Sul dissenso arcaico e poetico

Quando origina il principio del dissenso? Quando il consenso si spezza in una visione spiazzante, in un pensiero critico e controcorrente? In un tempo lungo, così la vedo. Il tempo delle radici. Il tempo in cui nutrire memoria, in cui riportare al cuore piccoli sogni, sorrisi, inciampi che sono chiusi da qualche parte in attesa di fiorire, di costruire questa strada in cui l’idea banale del consenso si spezza.

“In un tempo di ricerca del consenso (compiacimento, compiacere e dunque conformismo) la parola della filosofia è dis-senso” [Lucio Saviani].

La parola filosofica, così come la parola poetica. Quando la poesia svolge il ruolo anarchico di sabotaggio.

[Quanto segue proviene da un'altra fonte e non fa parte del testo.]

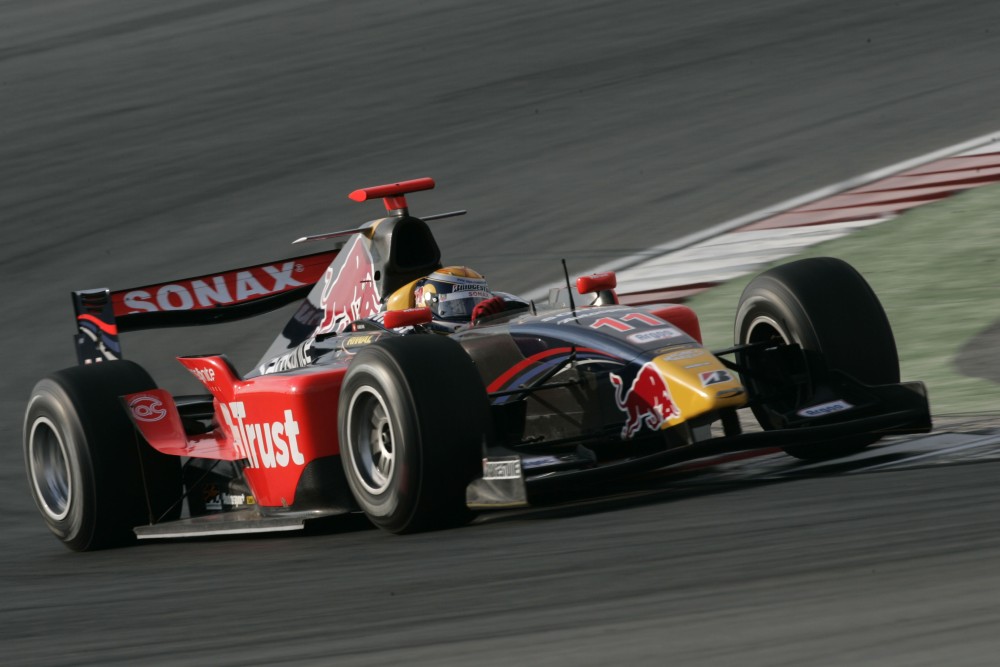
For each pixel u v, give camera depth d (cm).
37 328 4569
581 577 1412
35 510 2914
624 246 4644
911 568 1245
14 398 3875
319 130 6956
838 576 1250
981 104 5919
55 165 6844
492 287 4403
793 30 7831
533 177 5700
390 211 2445
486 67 7856
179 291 2659
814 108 6238
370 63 8294
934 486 1686
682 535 1581
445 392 1855
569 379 2020
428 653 1149
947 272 3762
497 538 1764
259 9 10362
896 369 2089
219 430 2395
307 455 2066
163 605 1628
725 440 1817
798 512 1628
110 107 7931
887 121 5850
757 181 5241
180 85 8312
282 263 2734
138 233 5612
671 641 1084
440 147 6375
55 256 5441
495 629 1214
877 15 7944
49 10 11425
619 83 7150
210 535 2406
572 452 1944
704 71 7181
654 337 1984
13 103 8344
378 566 1688
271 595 1588
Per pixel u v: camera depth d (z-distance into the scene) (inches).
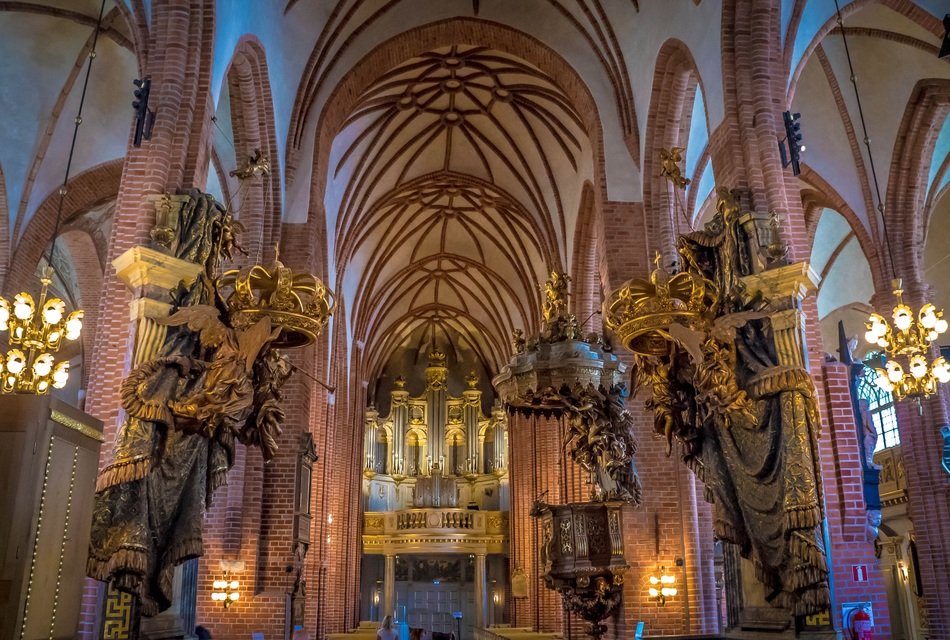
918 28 565.0
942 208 759.7
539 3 721.0
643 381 455.8
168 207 378.9
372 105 849.5
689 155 666.8
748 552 386.6
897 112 632.4
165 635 364.2
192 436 356.5
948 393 642.2
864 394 946.7
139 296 357.7
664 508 616.1
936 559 602.5
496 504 1469.0
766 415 377.4
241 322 380.5
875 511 441.1
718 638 518.9
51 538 223.5
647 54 629.6
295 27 650.2
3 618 202.5
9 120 604.7
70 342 862.5
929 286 634.8
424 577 1497.3
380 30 728.3
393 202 1071.0
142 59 443.8
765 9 456.8
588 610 604.1
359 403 1286.9
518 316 1289.4
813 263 904.3
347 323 1144.2
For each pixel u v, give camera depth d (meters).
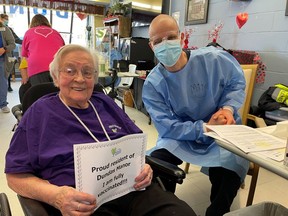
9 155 0.92
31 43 2.65
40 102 1.02
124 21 5.21
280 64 2.43
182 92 1.48
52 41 2.67
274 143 0.89
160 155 1.43
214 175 1.46
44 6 6.71
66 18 7.61
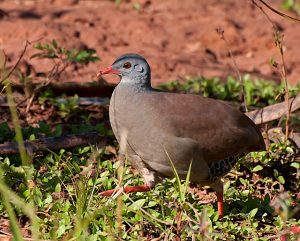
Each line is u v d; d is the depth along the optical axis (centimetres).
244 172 1251
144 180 1113
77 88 1538
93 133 1312
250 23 2147
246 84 1639
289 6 2306
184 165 1048
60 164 1212
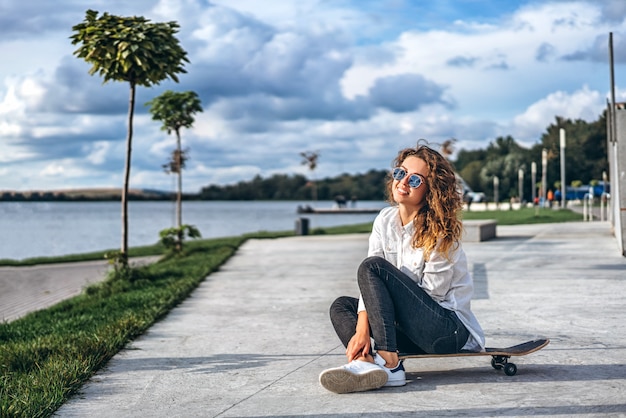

Quando spiazza con il suo inatteso le regole di ciò che ci aspettiamo, banalmente ci aspettiamo. Quando è arcaica, fuori dalla storia. Capace di innalzare il dialogo a un tempo non banale ma sacro. Quando non dice, non dichiara, ma solleva lo sguardo. Accende una lucina, crea un inciampo. Tace, quando non si può dire.

Parliamo di trasgressione? Per fare che? Nella società dello spettacolo tutto è trasgressione, quindi niente è più conformista.

Ho in mano il libro di un monaco di Sant’Antimo, prezioso dono di due amici del cuore. David Jones scrive poesie. Con una dolcezza estrema: “Sopra una pagina una parola non invecchia, non appassisce un pensiero”. Parla delle persone che incontra, tra un canto gregoriano e una preghiera alla stella mattutina, quelle nelle “salde grinfie della morfina del frastuono”. E scrive che esiste “qualcos’altro sulla terra che l’immischiarsi, un cielo distante di pensieri non uditi, non conosciuti -aldilà di questa porta di umanità solitaria un intero cosmo si culla sopra una piccola anima dannata”.

Il monaco mette in dubbio la banalità delle cose che sembrano far parte di un dispositivo idiota. Di narcisismo minore, per sentirsi parte del gregge. Lo fa col suo amore arcaico per il divino. Per la sua fiducia che oltre il frastuono esista uno spazio spirituale in cui tacere, in cui pregare. Immagino che il giudizio della cultura di massa possa farsi beffarde risate per questo povero scemo in tonaca, per questo piccolo uomo che crede in un valore e non nella mercificazione di tutto, poesia e cultura.

Ecco, io amo quel monaco. Come le suore di clausura di Tuscania, capaci di restare un mese in silenzio e meditazione, mentre fuori i ruggenti accaparratori di profitti ululano al tempo, di fretta e di crudeltà, per raccontarci e raccontarsi che questo dispositivo sociale, politico, bellico, economico, è l’unico possibile. E che per difenderlo occorre fare guerre, per mantenerlo, come forma primaria di libertà, occorre rinunciare a tutto, alla libertà stessa, all’arte, alla bellezza, in cambio del controllo sociale.

Così va il mondo, conclude il barbiere filosofo e anarchico: mi piace quando il tuo dissenso ti porta sulle strade poco battute, arcaiche e imprevedibili della vita.